Una sociedad socialista puede ser pensada como una sociedad capaz de practicar formas de vida (en plural) no capitalistas, de austeridad voluntaria, capaz de encontrar la libertad en la igualdad y la igualdad en la libertad. Sobre todo, socialismo no designa una “sociedad de consumo” (que presupone el saqueo de recursos) sino una “sociedad de la abundancia” (que los preserva) –es decir una sociedad en la que todos acceden a los bienes necesarios para su plenitud física y espiritual, a la vez que consideran superflua y predadora su acumulación autónoma–.

Así, socialismo es lo que puede ser pensado como un régimen del deseo posible merced a una universalización de la política, que aspira como resultado de ella a una organización alternativa del trabajo, a una nueva representación de la propiedad y a un vínculo distinto con los recursos naturales. Su sino sería tal vez la lentitud. Pero su origen no debería buscarse en el Parlamento, sino en formas de autoorganización social –que sin embargo no abjuran de las instituciones, consideradas más bien objetos de trabajo político–.

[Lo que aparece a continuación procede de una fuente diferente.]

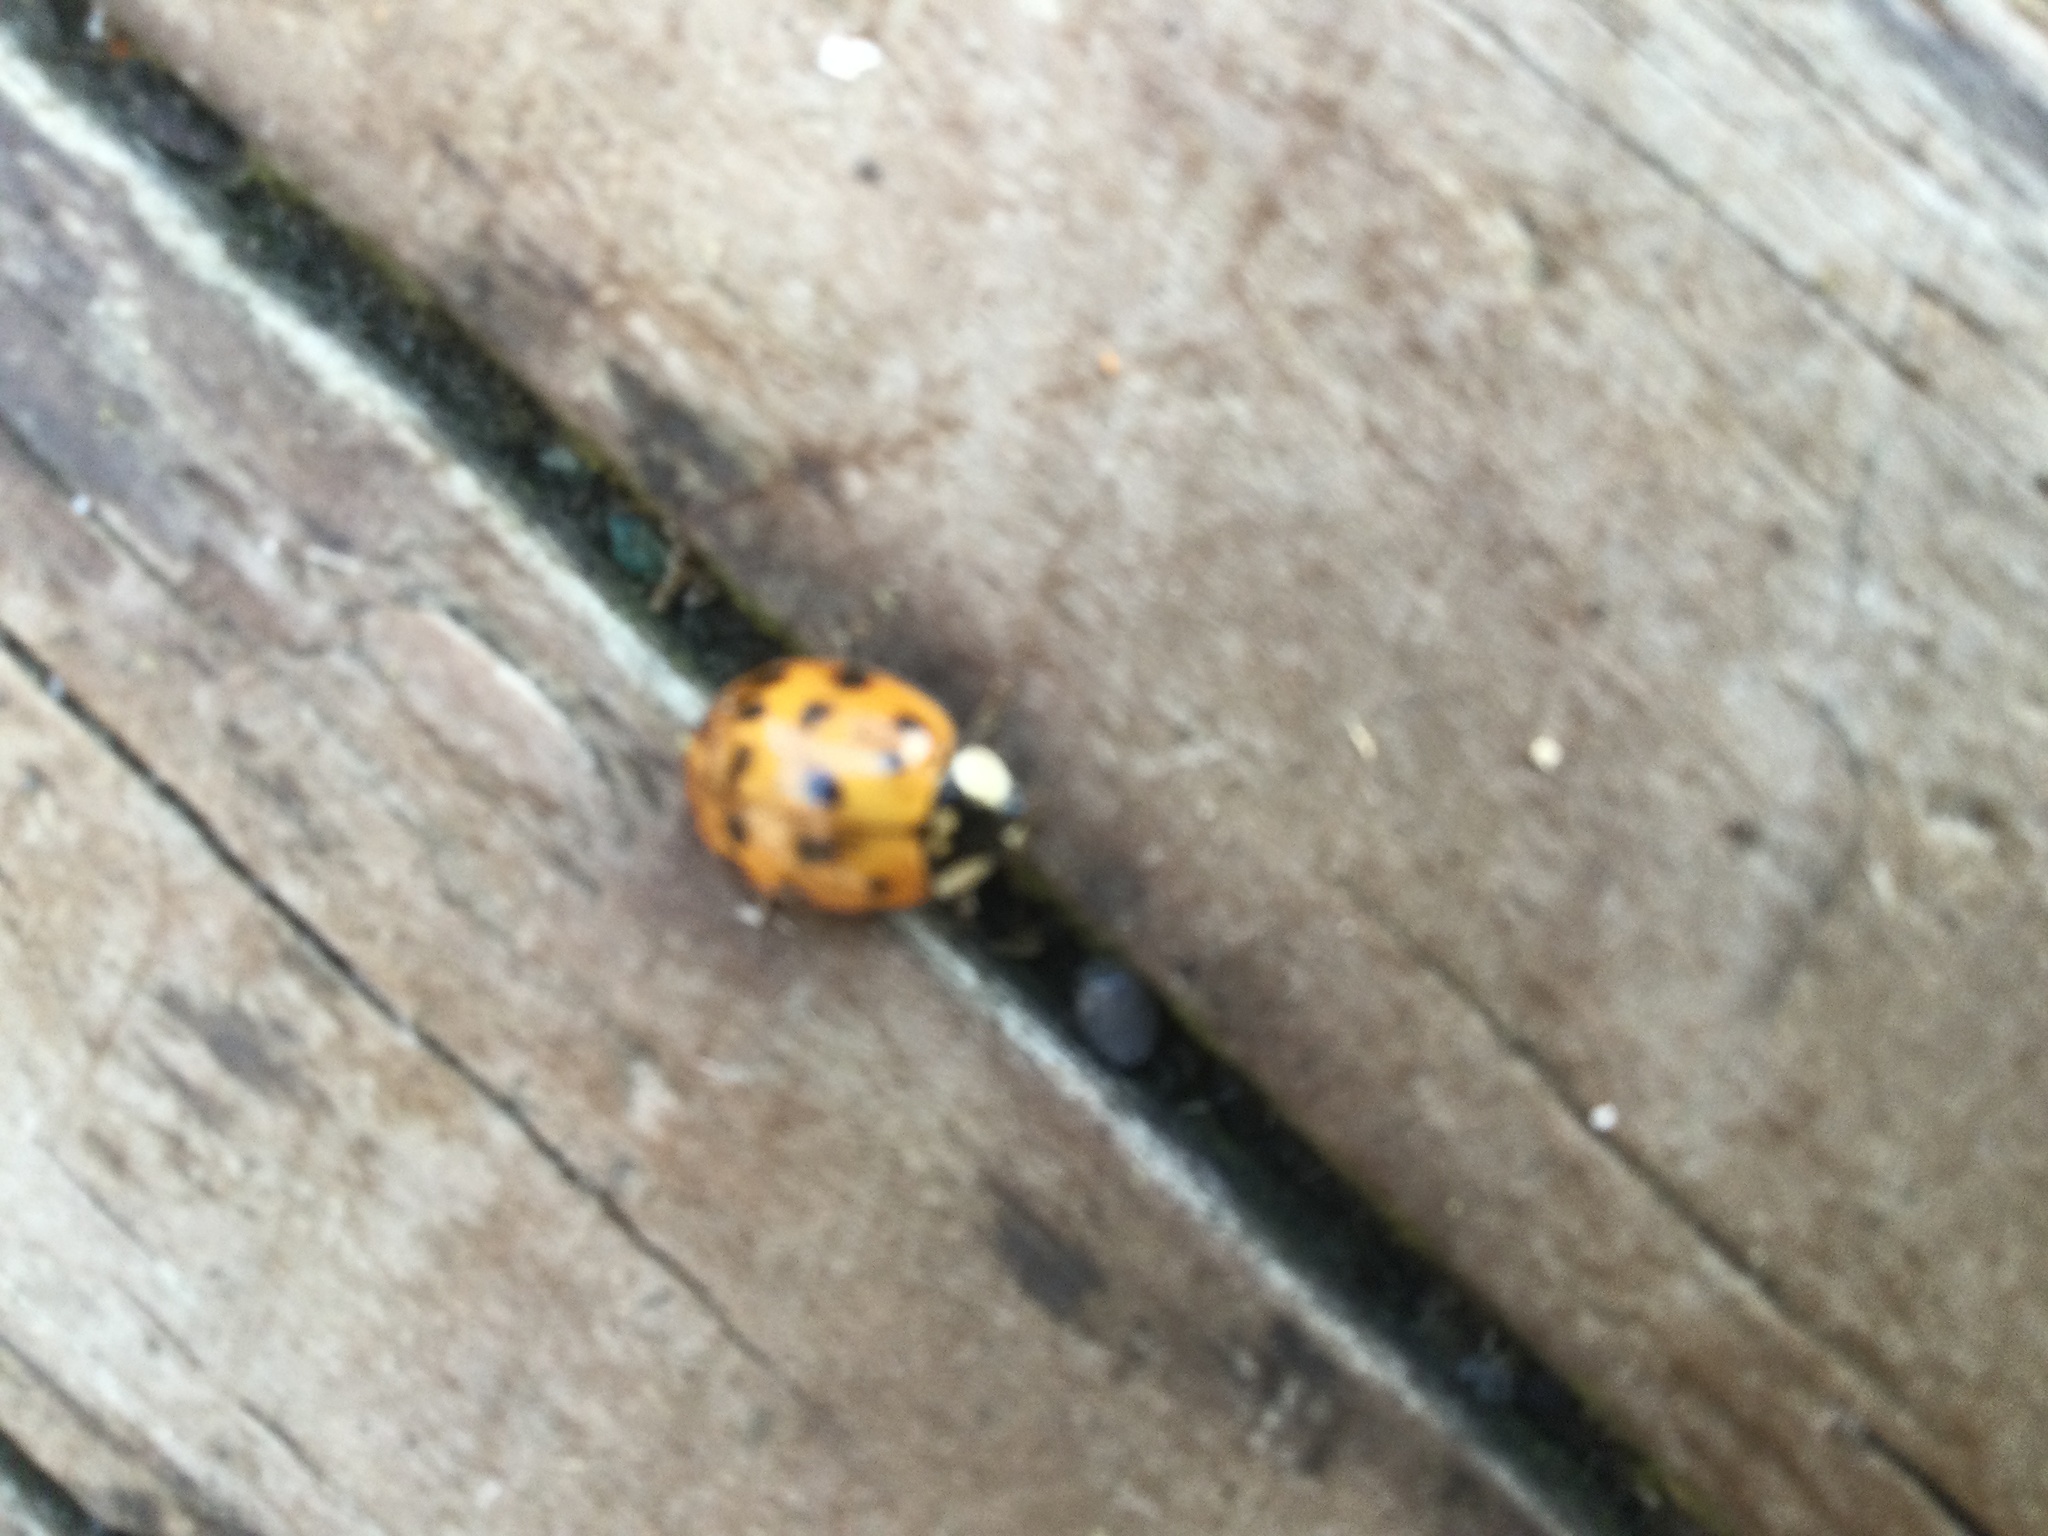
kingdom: Animalia
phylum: Arthropoda
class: Insecta
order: Coleoptera
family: Coccinellidae
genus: Harmonia
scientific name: Harmonia axyridis
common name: Harlequin ladybird
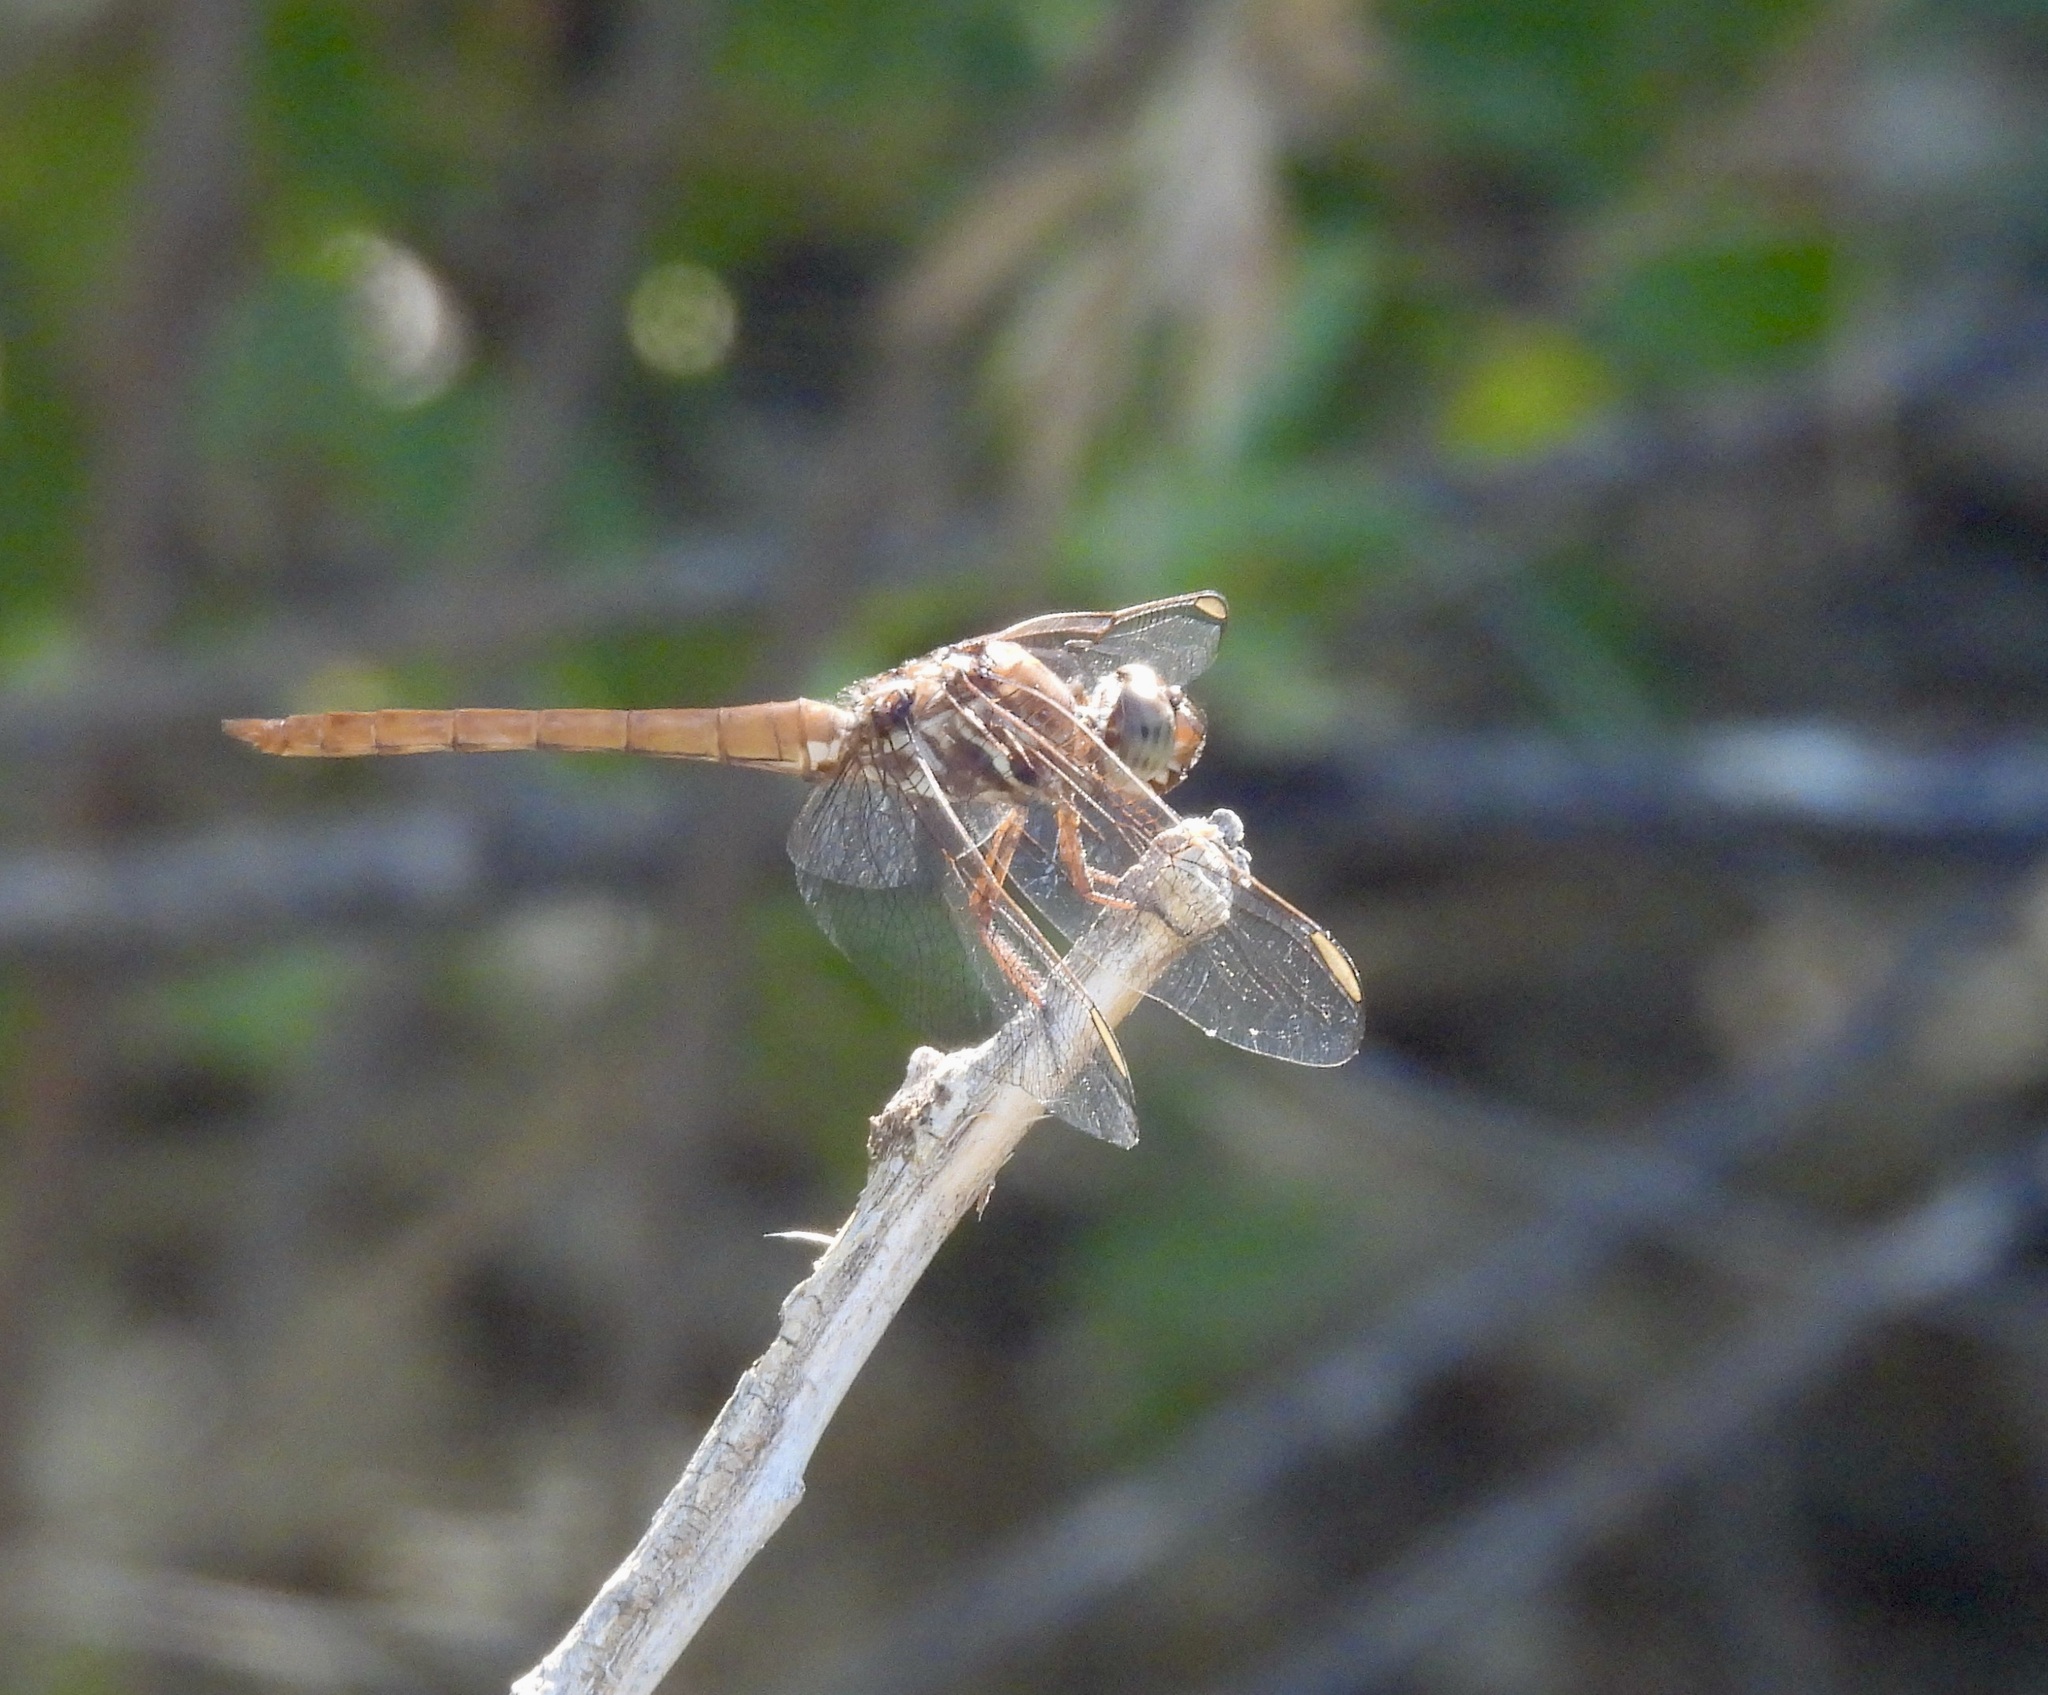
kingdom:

La conciencia cada vez más extendida de que la extracción de oro no es necesaria para vivir ni para vivir bien, y que en cambio presupone una depredación de lo que sí es vitalmente necesario, plantea un límite no sólo a un modelo de extracción minera que procura establecerse, por fortuna no sin importantes resistencias sociales, sino a la economía toda, y nos confronta con la oportunidad de pensar un salto que permita incluir cada vez más sectores populares, pero de otra manera. Si ello se produce, si la movilización y la discusión extendida son capaces de acuñar un modelo de inclusión sin daño, más que nunca hallaría su designación en la palabra “kirchnerismo”.

* Docente en la UNC e investigador del Conicet.